« Presque toutes les branches du gouvernement iranien, judiciaire, législatif et exécutif, ont été impliquées, ce qui a entraîné un vol d'informations », a déclaré Abolhassan Firouzabadi.
L'Iran aurait subi une cyberattaque impliquant des sites gouvernementaux et des installations nucléaires. « Presque toutes les branches du gouvernement iranien, judiciaire, législatif et exécutif, ont été touchées par cette attaque, entraînant un vol d'informations », a déclaré Abolhassan Firouzabadi, ancien secrétaire du Conseil suprême iranien pour le cyberespace, selon la chaîne de télévision Iran International.
« Nos installations nucléaires, ainsi que des réseaux cruciaux tels que la distribution de combustible, les services municipaux, les transports et les ports, ont également été attaqués », a-t-il ajouté.
Les téléavertisseurs et talkies-walkies sont interdits à bord des avions
Selon l'agence de presse iranienne ISNA, Téhéran a interdit l'utilisation de téléavertisseurs et de talkies-walkies sur tous les vols des compagnies aériennesquelques semaines après le sabotage des appareils qui ont entraîné la mort au Liban d'au moins 39 personnes liées au Hezbollah, allié de l'Iran. « Il est interdit à tout appareil de communication électronique, à l'exception des téléphones portables, d'entrer dans les cabines d'avion ou dans le fret non accompagné », a déclaré Jafar Yazerlo, porte-parole de l'Organisation de l'aviation civile iranienne.
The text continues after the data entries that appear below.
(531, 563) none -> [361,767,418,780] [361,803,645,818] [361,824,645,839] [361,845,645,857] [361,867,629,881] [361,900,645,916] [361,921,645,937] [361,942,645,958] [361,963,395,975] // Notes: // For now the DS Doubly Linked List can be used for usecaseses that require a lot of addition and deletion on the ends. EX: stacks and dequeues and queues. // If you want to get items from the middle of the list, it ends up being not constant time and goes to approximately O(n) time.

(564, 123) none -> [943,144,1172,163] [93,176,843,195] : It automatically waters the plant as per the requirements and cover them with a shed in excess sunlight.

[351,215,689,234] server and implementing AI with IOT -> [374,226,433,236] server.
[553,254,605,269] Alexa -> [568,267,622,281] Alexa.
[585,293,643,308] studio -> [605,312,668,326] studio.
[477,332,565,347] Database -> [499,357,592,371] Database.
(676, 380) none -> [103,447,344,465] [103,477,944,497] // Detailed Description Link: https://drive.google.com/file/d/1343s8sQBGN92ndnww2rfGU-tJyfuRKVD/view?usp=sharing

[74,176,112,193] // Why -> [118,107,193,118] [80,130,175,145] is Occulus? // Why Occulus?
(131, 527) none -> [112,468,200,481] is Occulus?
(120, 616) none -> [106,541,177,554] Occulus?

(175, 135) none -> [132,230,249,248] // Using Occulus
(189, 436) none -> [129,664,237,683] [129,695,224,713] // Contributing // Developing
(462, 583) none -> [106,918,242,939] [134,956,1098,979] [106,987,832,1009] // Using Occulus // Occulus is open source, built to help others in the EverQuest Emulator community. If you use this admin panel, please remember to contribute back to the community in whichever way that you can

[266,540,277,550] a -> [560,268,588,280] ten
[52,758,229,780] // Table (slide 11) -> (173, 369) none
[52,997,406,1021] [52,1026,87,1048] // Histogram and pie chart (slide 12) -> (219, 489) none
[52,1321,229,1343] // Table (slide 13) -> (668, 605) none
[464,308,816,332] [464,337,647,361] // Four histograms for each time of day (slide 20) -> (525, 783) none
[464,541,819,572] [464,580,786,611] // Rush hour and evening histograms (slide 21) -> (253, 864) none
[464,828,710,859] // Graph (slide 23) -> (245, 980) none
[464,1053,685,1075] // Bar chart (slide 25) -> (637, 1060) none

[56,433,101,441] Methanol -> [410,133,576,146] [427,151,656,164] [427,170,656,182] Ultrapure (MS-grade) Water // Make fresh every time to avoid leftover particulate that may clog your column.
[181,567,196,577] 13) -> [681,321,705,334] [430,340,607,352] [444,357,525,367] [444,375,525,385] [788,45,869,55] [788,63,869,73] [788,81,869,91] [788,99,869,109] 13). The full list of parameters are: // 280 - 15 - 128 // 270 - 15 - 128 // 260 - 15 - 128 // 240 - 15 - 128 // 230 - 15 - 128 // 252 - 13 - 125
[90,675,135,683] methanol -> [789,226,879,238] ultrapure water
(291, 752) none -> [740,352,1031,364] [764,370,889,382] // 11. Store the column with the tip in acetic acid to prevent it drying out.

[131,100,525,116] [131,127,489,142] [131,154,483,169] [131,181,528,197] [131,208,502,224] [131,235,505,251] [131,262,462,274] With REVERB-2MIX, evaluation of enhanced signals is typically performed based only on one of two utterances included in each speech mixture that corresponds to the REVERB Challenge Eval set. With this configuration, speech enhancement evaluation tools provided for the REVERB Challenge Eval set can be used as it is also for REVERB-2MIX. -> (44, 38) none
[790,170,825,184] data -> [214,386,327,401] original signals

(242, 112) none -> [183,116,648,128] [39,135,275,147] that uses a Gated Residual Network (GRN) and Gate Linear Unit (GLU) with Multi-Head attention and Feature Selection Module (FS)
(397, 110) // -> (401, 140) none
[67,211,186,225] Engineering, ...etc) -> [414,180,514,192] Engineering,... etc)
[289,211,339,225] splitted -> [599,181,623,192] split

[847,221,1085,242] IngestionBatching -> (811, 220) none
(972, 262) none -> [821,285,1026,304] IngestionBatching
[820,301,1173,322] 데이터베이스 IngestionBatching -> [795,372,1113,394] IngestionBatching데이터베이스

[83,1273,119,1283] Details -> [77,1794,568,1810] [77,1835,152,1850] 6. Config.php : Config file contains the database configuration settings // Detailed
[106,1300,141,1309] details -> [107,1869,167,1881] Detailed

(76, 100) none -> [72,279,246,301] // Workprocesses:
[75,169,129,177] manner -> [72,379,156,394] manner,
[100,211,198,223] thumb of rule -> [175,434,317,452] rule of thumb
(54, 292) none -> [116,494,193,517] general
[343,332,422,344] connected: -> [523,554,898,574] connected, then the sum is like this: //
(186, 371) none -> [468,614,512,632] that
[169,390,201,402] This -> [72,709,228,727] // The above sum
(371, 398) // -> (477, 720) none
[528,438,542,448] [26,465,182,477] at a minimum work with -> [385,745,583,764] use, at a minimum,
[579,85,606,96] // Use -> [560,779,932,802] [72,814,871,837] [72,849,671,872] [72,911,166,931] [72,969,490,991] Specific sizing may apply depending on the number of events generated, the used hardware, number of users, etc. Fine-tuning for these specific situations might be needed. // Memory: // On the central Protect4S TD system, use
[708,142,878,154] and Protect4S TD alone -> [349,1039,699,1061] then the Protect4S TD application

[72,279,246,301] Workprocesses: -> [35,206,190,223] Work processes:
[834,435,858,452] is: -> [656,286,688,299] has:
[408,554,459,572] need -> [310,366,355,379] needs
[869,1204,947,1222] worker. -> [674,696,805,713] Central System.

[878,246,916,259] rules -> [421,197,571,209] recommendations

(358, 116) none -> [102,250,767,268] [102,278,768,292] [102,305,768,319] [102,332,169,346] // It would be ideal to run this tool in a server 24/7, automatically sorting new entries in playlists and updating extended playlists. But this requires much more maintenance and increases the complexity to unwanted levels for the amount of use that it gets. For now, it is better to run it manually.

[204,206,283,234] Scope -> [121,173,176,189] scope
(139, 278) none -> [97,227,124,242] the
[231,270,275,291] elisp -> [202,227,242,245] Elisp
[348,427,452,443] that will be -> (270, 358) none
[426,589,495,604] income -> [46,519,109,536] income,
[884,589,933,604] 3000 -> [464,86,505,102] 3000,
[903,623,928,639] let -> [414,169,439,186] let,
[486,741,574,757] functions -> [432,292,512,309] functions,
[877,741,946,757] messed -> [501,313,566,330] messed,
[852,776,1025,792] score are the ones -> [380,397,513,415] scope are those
Président du Parlement iranien à Beyrouth
Entre-temps, le président du Parlement iranien, Mohammad Bagher Ghalibaf, est en visite à Beyrouth pour apporter, comme il l'a expliqué, un message du guide suprême, l'ayatollah Ali Khamenei, « en solidarité avec le peuple libanais, le gouvernement et la résistance ». '. A l'issue de la rencontre avec le Premier ministre libanais Najib Mikati, deux parlementaires du Hezbollah ont accompagné le président du Majles à Basta, l'un des quartiers centraux de Beyrouth touché par des frappes aériennes israéliennes jeudi soir au cours desquelles 22 personnes sont mortes. « Nous soutenons et sommes solidaires avec le peuple libanais et nous serons à ses côtés dans ces moments difficiles », a déclaré Bagher Ghalibaf devant les décombres.